Another limitation was the fixed stimulus level used during FFR testing. By fixing the presentation level, it remains unclear whether differences in stimulus SL impacted the results. A fixed level of 90 dB SPL was chosen for this experiment to approximate amplification provided by a HA using the half-gain rule. However, to tease apart the effects of audibility of the stimulus on FFR strength, future studies should present stimuli at a variety of levels and use the participant’s PTA to determine the SL of the stimulus. This will allow for comparisons across fixed stimulus levels as well as across SLs. In this study, however, acoustic benefit for CNC words was still significantly correlated to FFR F0 amplitude even when controlling for four-frequency PTA. Although differences in audibility of the stimulus do influence the observed relationships between FFR F0 and bimodal benefit, they do not fully account for this relationship.
Conclusion
In conclusion, this study demonstrated a strong positive correlation between FFR F0 amplitude in the nonimplanted ear and bimodal benefit. Other measures of auditory function of the nonimplanted ear such as SMD, audiometric thresholds, and temporal modulation detection were not significantly correlated with bimodal benefit. Further study on the impact of age and audibility on FFR strength must be completed to better understand the relationship between this electrophysiological measure and bimodal benefit.
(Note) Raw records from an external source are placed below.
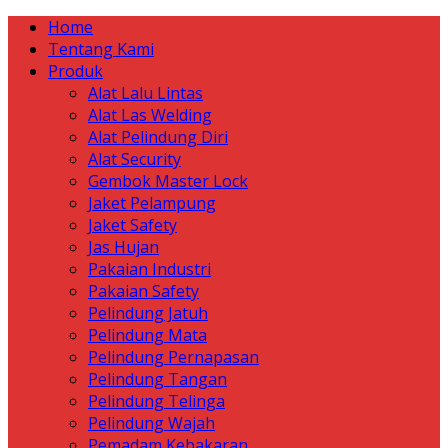
Home
Tentang Kami
Produk
Alat Lalu Lintas
Alat Las Welding
Alat Pelindung Diri
Alat Security
Gembok Master Lock
Jaket Pelampung
Jaket Safety
Jas Hujan
Pakaian Industri
Pakaian Safety
Pelindung Jatuh
Pelindung Mata
Pelindung Pernapasan
Pelindung Tangan
Pelindung Telinga
Pelindung Wajah
Pemadam Kebakaran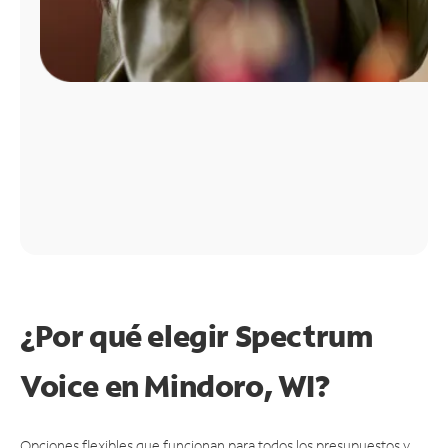
¿Por qué elegir Spectrum
Voice en Mindoro, WI?
Opciones flexibles que funcionan para todos los presupuestos y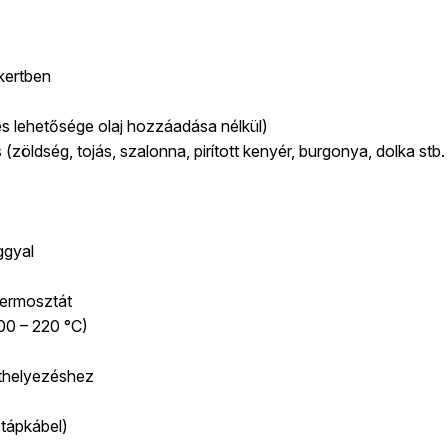
kertben
lezés lehetősége olaj hozzáadása nélkül)
zöldség, tojás, szalonna, pirított kenyér, burgonya, dolka stb. g
ggyal
ermosztát
00 – 220 °C)
áthelyezéshez
 tápkábel)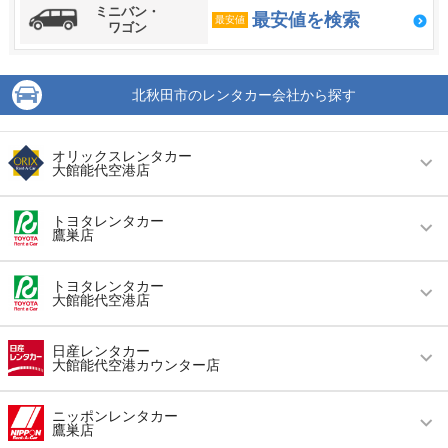
ミニバン・
最安値を検索
最安値
ワゴン
北秋田市のレンタカー会社から探す
オリックスレンタカー
大館能代空港店
営業時間
毎日 09:00 ～ 18:00
トヨタレンタカー
鷹巣店
アクセス
大館能代空港より徒歩で約1分（送迎なし）
営業時間
毎日 08:00 ～ 17:00
住所
北秋田市脇神字葈岱２１番地１４４
トヨタレンタカー
大館能代空港店
アクセス
鷹ノ巣（鷹巣）駅より車で約3分（送迎なし）
店舗詳細
店舗詳細ページはこちら
営業時間
毎日 09:30 ～ 18:15
住所
秋田県北秋田市元町13-24
日産レンタカー
大館能代空港カウンター店
この店舗でレンタカーを探す
アクセス
縄文小ヶ田駅より車で約5分（送迎なし）
店舗詳細
店舗詳細ページはこちら
営業時間
毎日 09:30 ～ 18:00
住所
秋田県北秋田市脇神字カラムシ岱21-144大館能
ニッポンレンタカー
鷹巣店
代空港内
この店舗でレンタカーを探す
アクセス
大館能代空港より徒歩で約1分（送迎なし）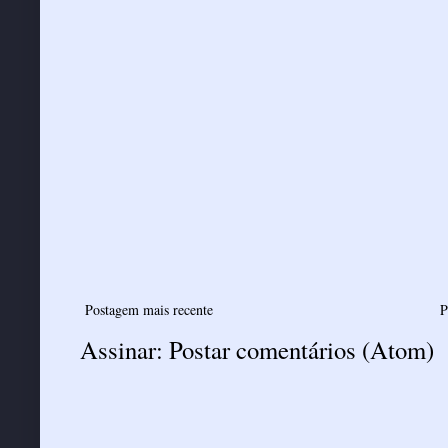
Postagem mais recente
P
Assinar:
Postar comentários (Atom)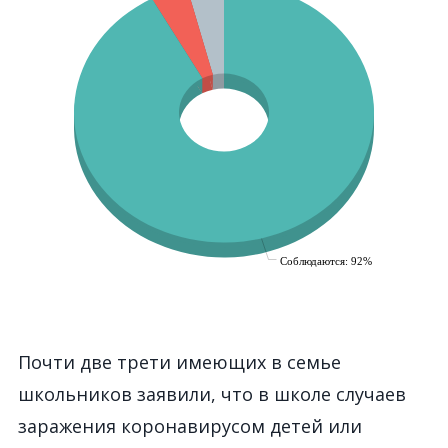
Почти две трети имеющих в семье
школьников заявили, что в школе случаев
заражения коронавирусом детей или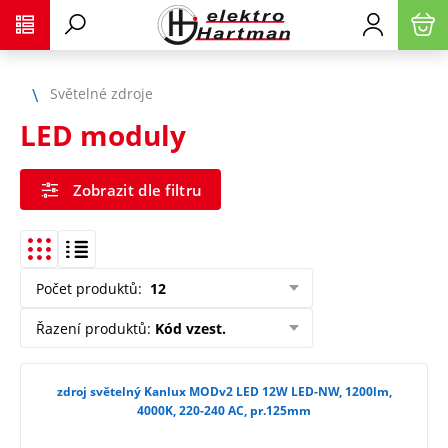
Světelné zdroje
LED moduly
Zobrazit dle filtru
Počet produktů
:
12
Řazení produktů
:
Kód vzest.
zdroj světelný Kanlux MODv2 LED 12W LED-NW, 1200lm,
4000K, 220-240 AC, pr.125mm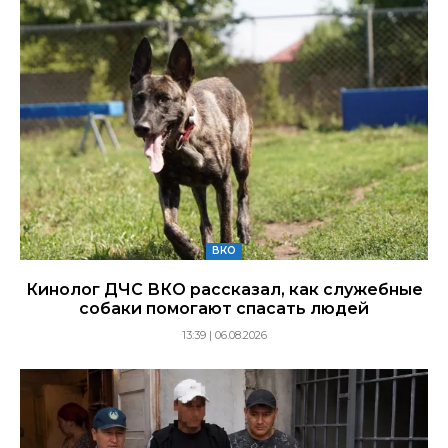
ВКО
Кинолог ДЧС ВКО рассказал, как служебные
собаки помогают спасать людей
13:39 | 06.08.2026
Declaration of Conflicting Interests
The authors declared no potential conflicts of interest with respect to the research, authorship, and/or publication of this article.
Funding
The authors disclosed receipt of the following financial support for the research, authorship, and/or publication of this article: This research was supported by the following grants from the NIH-NIDCD: R01 DC009404 and R01 DC13117.